Evaluation uses avg@16 accuracy: for each query, we generate 16 independent samples at temperature 1.0 with top-p=0.7 and report the fraction of samples that are correct, averaged across all queries.

### G.4 FLOP Accounting

We report compute in ExaFLOPs (\times 10^{18}), where P denotes the number of model parameters. We follow the standard approximation that a transformer forward pass costs {\sim}2P FLOPs per token (kaplan2020scaling; hoffmann2022training).

##### Profiling cost.

The profiling pass performs inference only (autoregressive generation, no gradient computation). Each token costs 2P FLOPs:

\mathrm{FLOPs}_{\mathrm{profiling}}=2P\cdot T_{\mathrm{profiling}},

where T_{\mathrm{profiling}} is the total number of tokens generated across all N{=}8 samples for all queries.

##### Training cost.

Each GRPO-style training step processes generated tokens through multiple stages. For DAPO (yu2025dapo), which uses a frozen reference model for KL regularization, the per-token cost breaks down as:

1.   1.
Rollout generation (actor, forward only): 2P

2.   2.
Reference log-probabilities (reference model, forward only): 2P

3.   3.
Actor update (forward + backward): 2P+4P=6P

This totals {\sim}10P per token. In practice, implementation overhead (gradient accumulation, KL computation, advantage normalization) and framework-level inefficiencies raise the effective cost. We use 12P as a conservative upper bound, consistent with estimates in prior work (li2025knapsack). Methods that eliminate the reference model (e.g., Dr. GRPO (liu2025understanding)) reduce this to {\sim}8P, which would further increase sGPO’s relative advantage.

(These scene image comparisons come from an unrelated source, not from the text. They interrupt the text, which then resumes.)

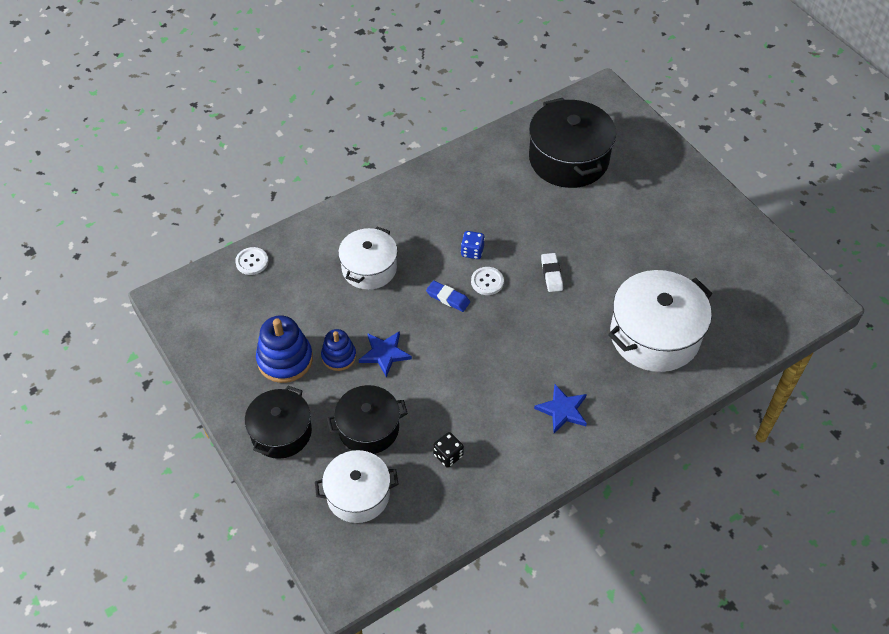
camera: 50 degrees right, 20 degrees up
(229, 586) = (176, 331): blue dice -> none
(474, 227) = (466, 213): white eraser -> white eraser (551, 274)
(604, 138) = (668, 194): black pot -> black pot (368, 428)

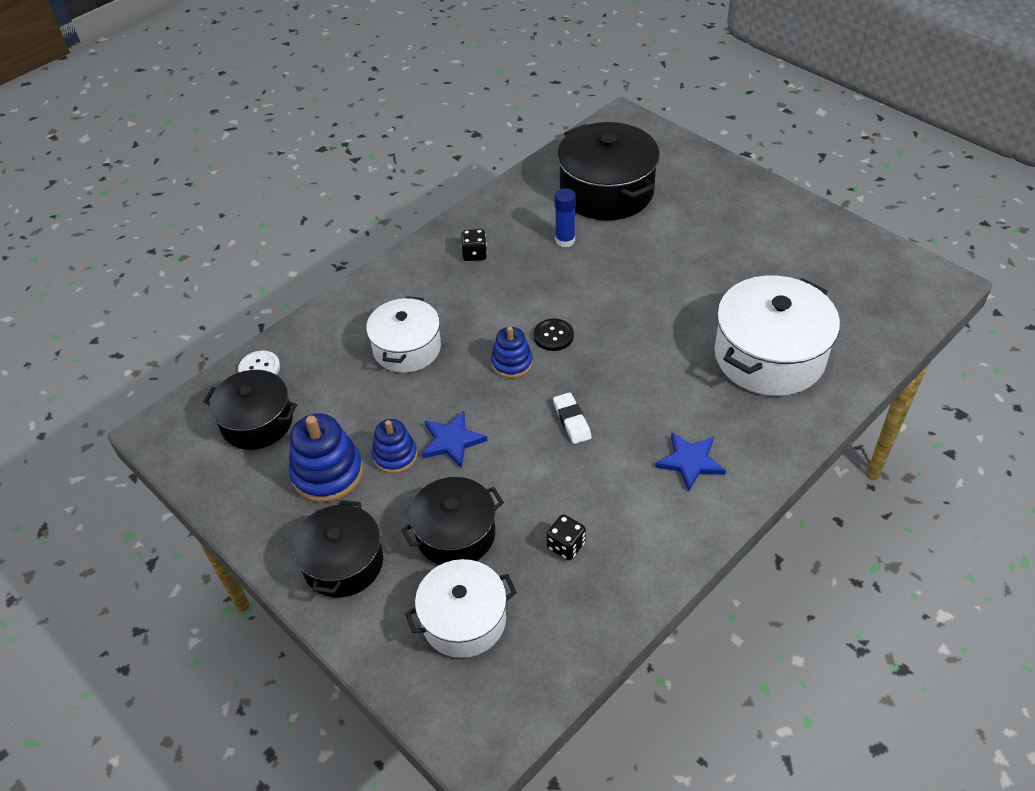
camera: 10 degrees left, 5 degrees down
(241, 306) = (257, 422): none -> black pot
(444, 196) = (474, 254): none -> black dice
(448, 298) = (512, 363): blue eraser -> blue stacking toy
(472, 251) = (526, 307): blue dice -> none
(487, 282) = (553, 336): white button -> black button
(521, 198) = (565, 240): none -> blue glue stick
(551, 274) = (626, 313): white eraser -> white eraser (571, 421)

\mathrm{FLOPs}_{\mathrm{train}}=12P\cdot T_{\mathrm{train}}

##### Total cost.

\mathrm{FLOPs}_{\mathrm{total}}=\mathrm{FLOPs}_{\mathrm{profiling}}+\mathrm{FLOPs}_{\mathrm{train}}=2P\cdot T_{\mathrm{profiling}}+12P\cdot T_{\mathrm{train}}

The 6\times gap between inference (2P) and training (12P) per token is the cost asymmetry that sGPO exploits: profiling tokens are cheap, training tokens are expensive.